Parting thoughts: Disruptive innovation
This is a classic disruptive innovation, as Clayton Christensen described the phenomenon. Something that is now done well on a large, expensive scale will be done less expensively, with fewer features, targeted at a market thus far unable to afford the existing product or service. By expanding the market, a whole new field of innovation opens up, a field the high-end providers can't afford to enter, even if they see the need - they're too busy satisfying the needs of their existing high-end customers, who want to push the old products to new heights of functionality.
Ultimately the high end becomes a niche in a much larger market segment, a segment created by the disruptive innovation. That's what's happening here. Will Epic, GE, Siemens and the other EHR vendors go out of business? No, but neither are they likely to be the winners in this new game. In their business model, free is a loss leader, not a revenue generator. Of course they could change and adapt, but that outcome is a rarity in situations involving disruptive innovation.

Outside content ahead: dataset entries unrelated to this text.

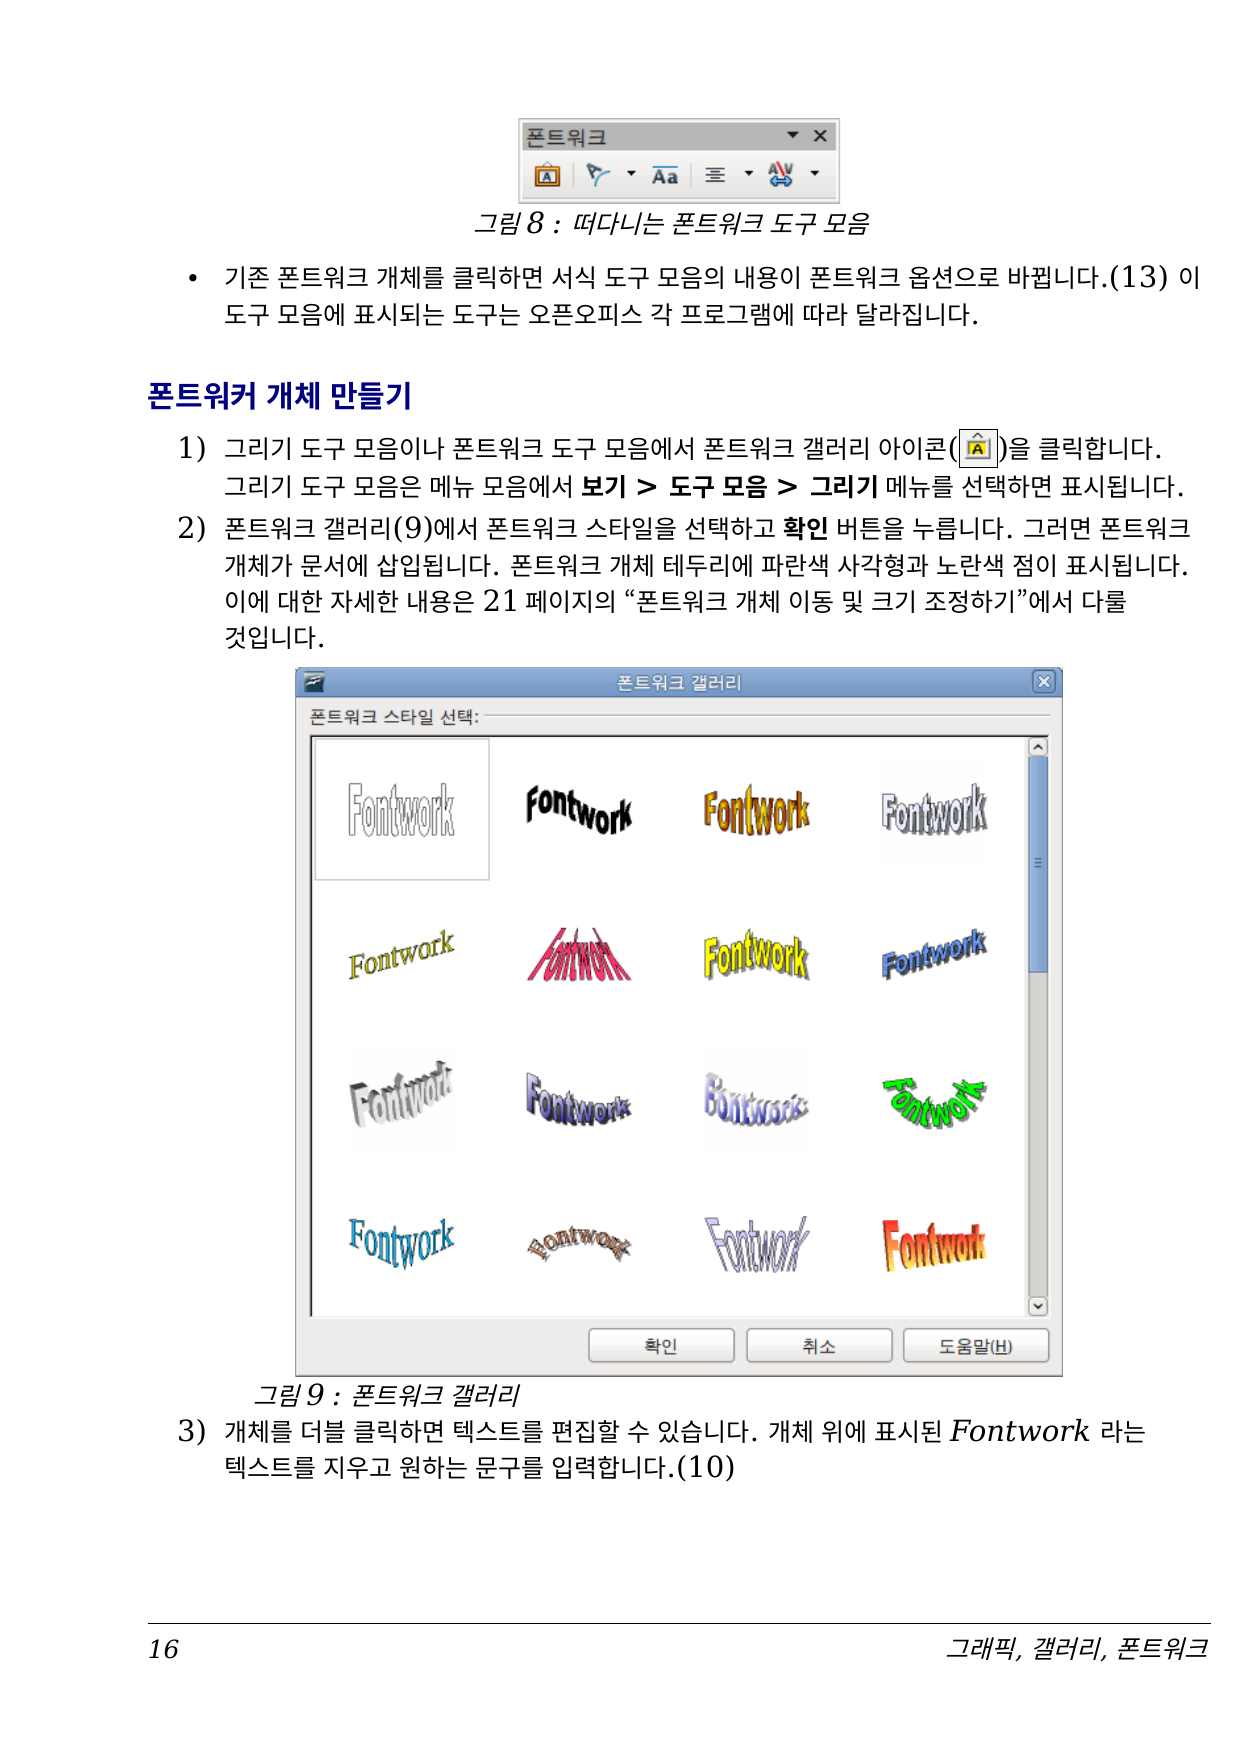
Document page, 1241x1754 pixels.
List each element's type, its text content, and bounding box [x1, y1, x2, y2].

list 그리기 도구 모음이나 폰트워크 도구 모음에서 폰트워크 갤러리 아이콘()을 클릭합니다. 그리기 도구 모음은 메뉴 모음에서 보기 > 도구 모음 > 그리기 메뉴를 선택하면 표시됩니다. [207, 429, 1211, 504]
picture [960, 430, 997, 467]
picture [518, 118, 841, 204]
list 개체를 더블 클릭하면 텍스트를 편집할 수 있습니다. 개체 위에 표시된 Fontwork 라는 텍스트를 지우고 원하는 문구를 입력합니다.(그림 10) [207, 1413, 1211, 1485]
picture [295, 667, 1063, 1377]
list 기존 폰트워크 개체를 클릭하면 서식 도구 모음의 내용이 폰트워크 옵션으로 바뀝니다.(그림 13) 이 도구 모음에 표시되는 도구는 오픈오피스 각 프로그램에 따라 달라집니다. [185, 259, 1211, 331]
subtitle 폰트워커 개체 만들기 [148, 373, 1211, 416]
text 그림 8 : 떠다니는 폰트워크 도구 모음 [473, 118, 885, 240]
list 폰트워크 갤러리(그림 9)에서 폰트워크 스타일을 선택하고 확인 버튼을 누릅니다. 그러면 폰트워크 개체가 문서에 삽입됩니다. 폰트워크 개체 테두리에 파란색 사각형과 노란색 점이 표시됩니다. 이에 대한 자세한 내용은 22페이지의 “폰트워크 개체 이동 및 크기 조정하기”에서 다룰 것입니다. [207, 510, 1211, 655]
text 그림 9 : 폰트워크 갤러리 [253, 667, 1105, 1413]
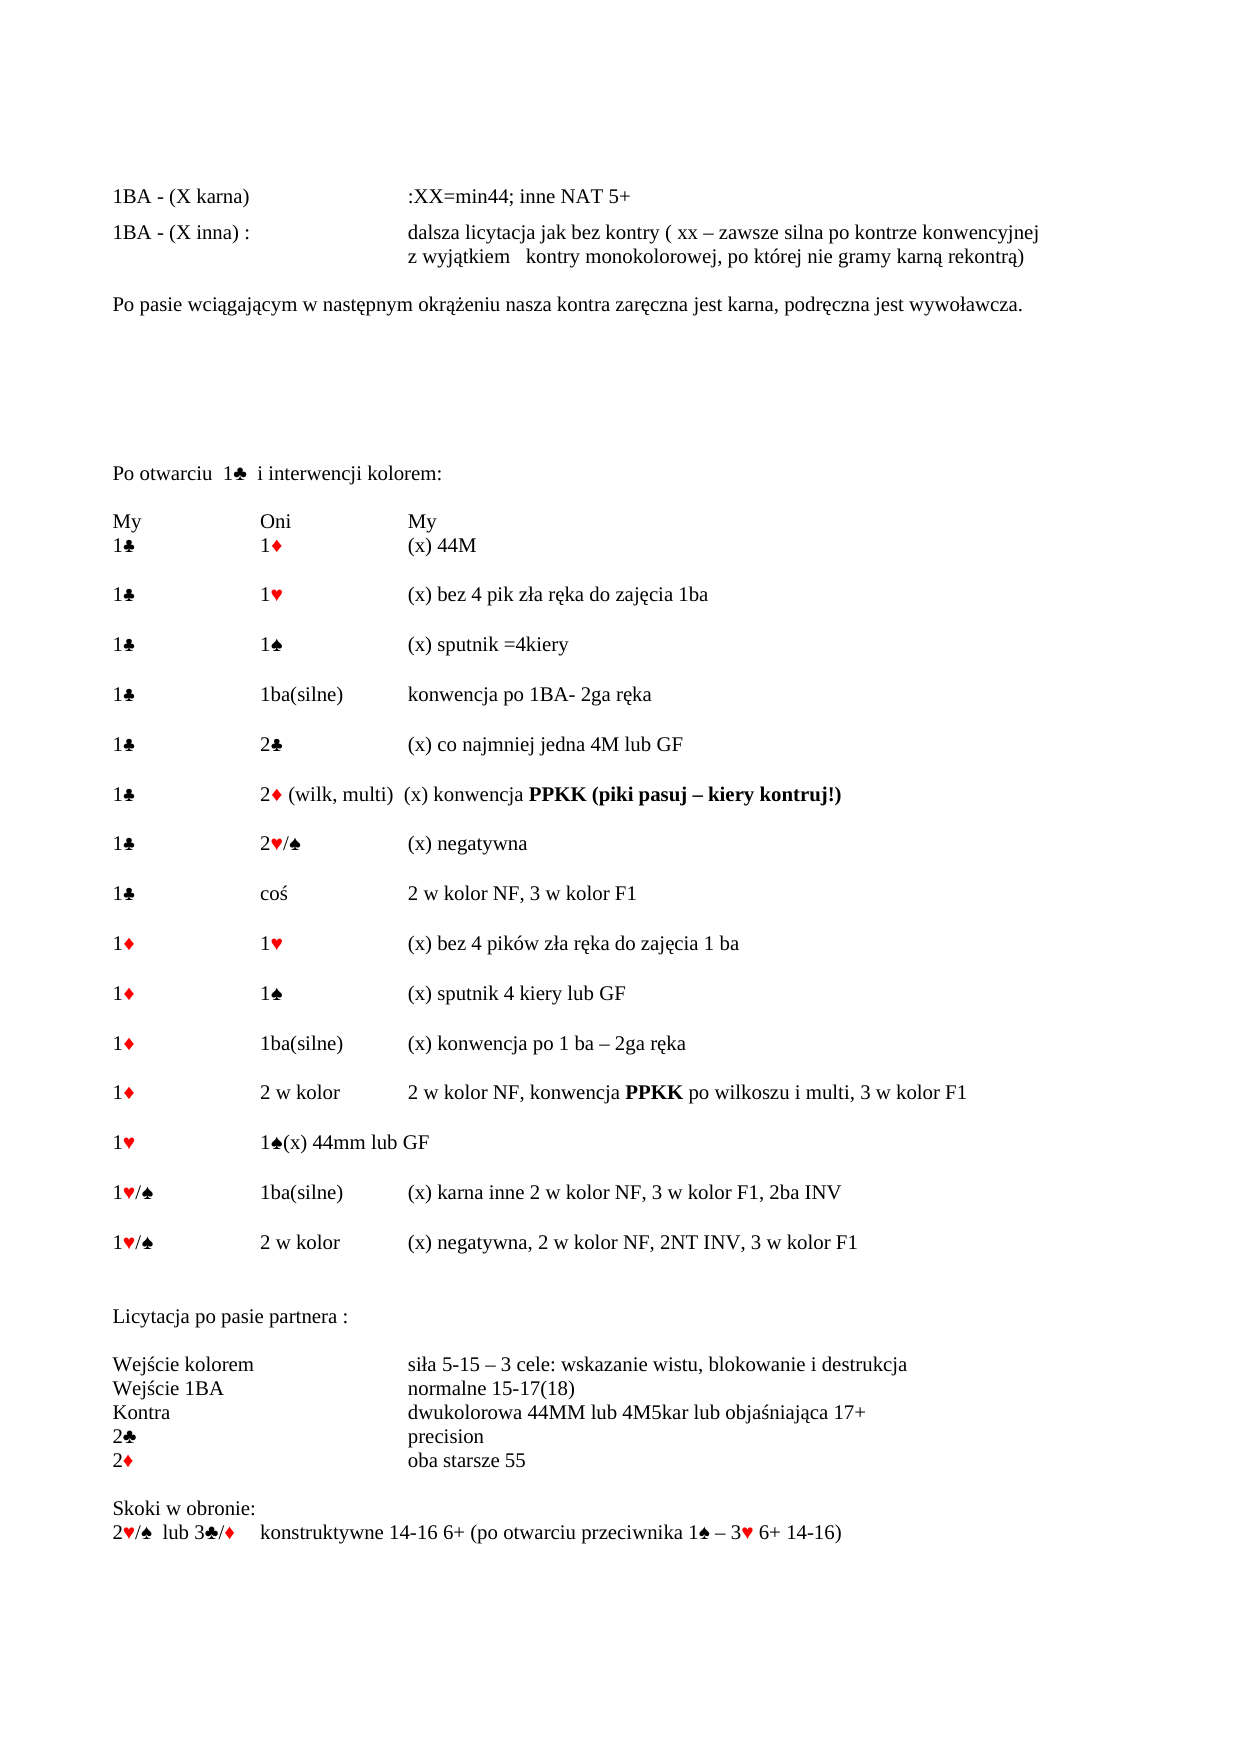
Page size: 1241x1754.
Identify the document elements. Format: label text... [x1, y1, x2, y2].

text 1♣ 1♦ (x) 44M [112, 533, 1114, 558]
text 1♦ 1♠ (x) sputnik 4 kiery lub GF [112, 981, 1114, 1006]
text 1♦ 1♥ (x) bez 4 pików zła ręka do zajęcia 1 ba [112, 931, 1114, 957]
text z wyjątkiem kontry monokolorowej, po której nie gramy karną rekontrą) [260, 244, 1114, 268]
text 1♣ 2♣ (x) co najmniej jedna 4M lub GF [112, 732, 1114, 757]
text 2♦ oba starsze 55 [112, 1448, 1114, 1472]
text 2♣ precision [112, 1424, 1114, 1448]
list 1BA - (X karna) :XX=min44; inne NAT 5+ [112, 184, 1114, 208]
text Po otwarciu 1♣ i interwencji kolorem: [112, 460, 1114, 484]
text Skoki w obronie: [112, 1496, 1114, 1520]
text 1♣ coś 2 w kolor NF, 3 w kolor F1 [112, 881, 1114, 907]
text 2♥/♠ lub 3♣/♦ konstruktywne 14-16 6+ (po otwarciu przeciwnika 1♠ – 3♥ 6+ 14-16) [112, 1520, 1114, 1544]
text 1♥/♠ 1ba(silne) (x) karna inne 2 w kolor NF, 3 w kolor F1, 2ba INV [112, 1180, 1114, 1206]
text Kontra dwukolorowa 44MM lub 4M5kar lub objaśniająca 17+ [112, 1400, 1114, 1424]
text 1♥/♠ 2 w kolor (x) negatywna, 2 w kolor NF, 2NT INV, 3 w kolor F1 [112, 1230, 1114, 1255]
text 1♣ 1♠ (x) sputnik =4kiery [112, 632, 1114, 658]
text 1♣ 1ba(silne) konwencja po 1BA- 2ga ręka [112, 682, 1114, 708]
text 1♥ 1♠(x) 44mm lub GF [112, 1130, 1114, 1156]
text 1♦ 2 w kolor 2 w kolor NF, konwencja PPKK po wilkoszu i multi, 3 w kolor F1 [112, 1080, 1114, 1106]
text 1♣ 1♥ (x) bez 4 pik zła ręka do zajęcia 1ba [112, 582, 1114, 608]
text Po pasie wciągającym w następnym okrążeniu nasza kontra zaręczna jest karna, podręczna jest wywoławcza. [112, 292, 1114, 316]
text 1BA - (X inna) : dalsza licytacja jak bez kontry ( xx – zawsze silna po kontrze konwencyjnej [112, 220, 1114, 244]
text My Oni My [112, 508, 1114, 533]
text 1♣ 2♥/♠ (x) negatywna [112, 831, 1114, 857]
text Wejście 1BA normalne 15-17(18) [112, 1376, 1114, 1400]
text Licytacja po pasie partnera : [112, 1303, 1114, 1328]
text Wejście kolorem siła 5-15 – 3 cele: wskazanie wistu, blokowanie i destrukcja [112, 1352, 1114, 1376]
text 1♣ 2♦ (wilk, multi) (x) konwencja PPKK (piki pasuj – kiery kontruj!) [112, 782, 1114, 807]
text 1♦ 1ba(silne) (x) konwencja po 1 ba – 2ga ręka [112, 1031, 1114, 1056]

The sharks - Google and Microsoft being the largest - are going to outswim the red herrings. It will take a while, but it has the feel of inevitability.
Perfect: The Kaiser Permanente rep doesn't want to trust patients with their own data. I don't think he can stop people taking control; the whole Internet revolution is about inmates running the asylum ... for better or worse.
Ten years down the line, it could be very good:
http://www.in3.org/articles/gh2018best.htm
or it could be very bad:
http://www.in3.org/articles/gh2018worst.htm
but shift happens.
Posted by: Jack Powers | June 05, 2008 at 01:10 AM
I love your scenarios, Jack! It's not a Kaiser Permanente problem, though - it's endemic to the US healthcare "system".